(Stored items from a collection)
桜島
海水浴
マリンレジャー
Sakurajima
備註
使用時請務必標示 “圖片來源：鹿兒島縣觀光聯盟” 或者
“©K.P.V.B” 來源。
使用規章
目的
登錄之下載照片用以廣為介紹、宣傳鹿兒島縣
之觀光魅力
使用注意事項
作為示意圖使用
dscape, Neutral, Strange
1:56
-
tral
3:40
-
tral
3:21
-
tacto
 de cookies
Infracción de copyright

--

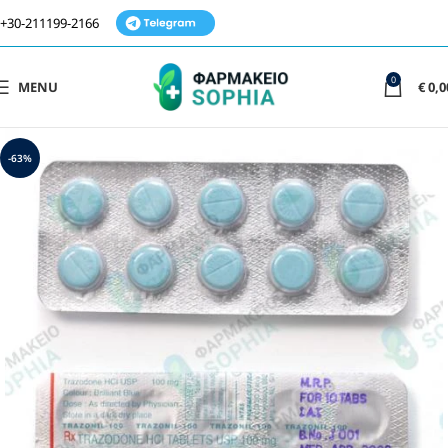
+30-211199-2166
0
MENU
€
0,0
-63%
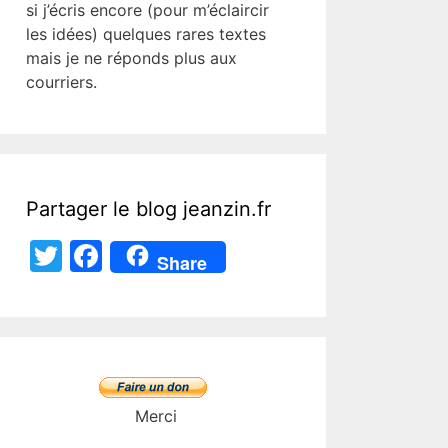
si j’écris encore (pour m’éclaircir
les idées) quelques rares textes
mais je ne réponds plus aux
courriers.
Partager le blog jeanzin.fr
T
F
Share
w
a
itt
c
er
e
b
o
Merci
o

---

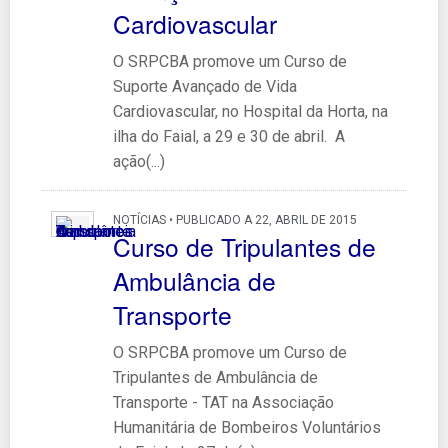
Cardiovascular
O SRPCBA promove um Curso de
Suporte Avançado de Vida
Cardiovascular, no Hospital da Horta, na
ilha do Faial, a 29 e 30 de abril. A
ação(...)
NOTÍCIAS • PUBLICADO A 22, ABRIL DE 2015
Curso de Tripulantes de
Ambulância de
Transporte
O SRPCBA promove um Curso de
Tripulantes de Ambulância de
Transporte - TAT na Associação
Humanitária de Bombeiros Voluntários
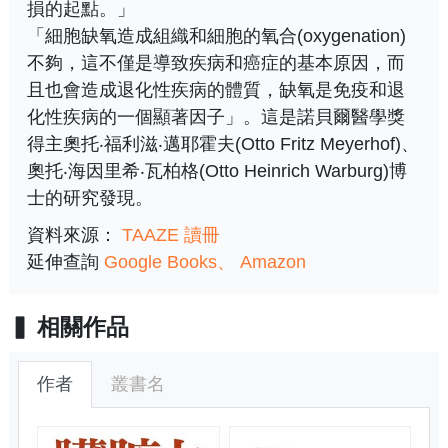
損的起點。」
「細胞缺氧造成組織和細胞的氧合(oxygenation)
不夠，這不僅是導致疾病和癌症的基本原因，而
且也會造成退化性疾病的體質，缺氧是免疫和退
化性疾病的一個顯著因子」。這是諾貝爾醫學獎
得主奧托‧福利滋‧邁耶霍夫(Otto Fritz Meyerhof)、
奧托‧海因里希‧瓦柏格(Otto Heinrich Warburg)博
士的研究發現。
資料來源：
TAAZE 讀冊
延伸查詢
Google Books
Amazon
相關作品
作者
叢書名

- What to produce -
Report every line in the records that contains the word "Tripulantes", copying each such line in full.

- Exercise result -
Curso de Tripulantes de
Tripulantes de Ambulância de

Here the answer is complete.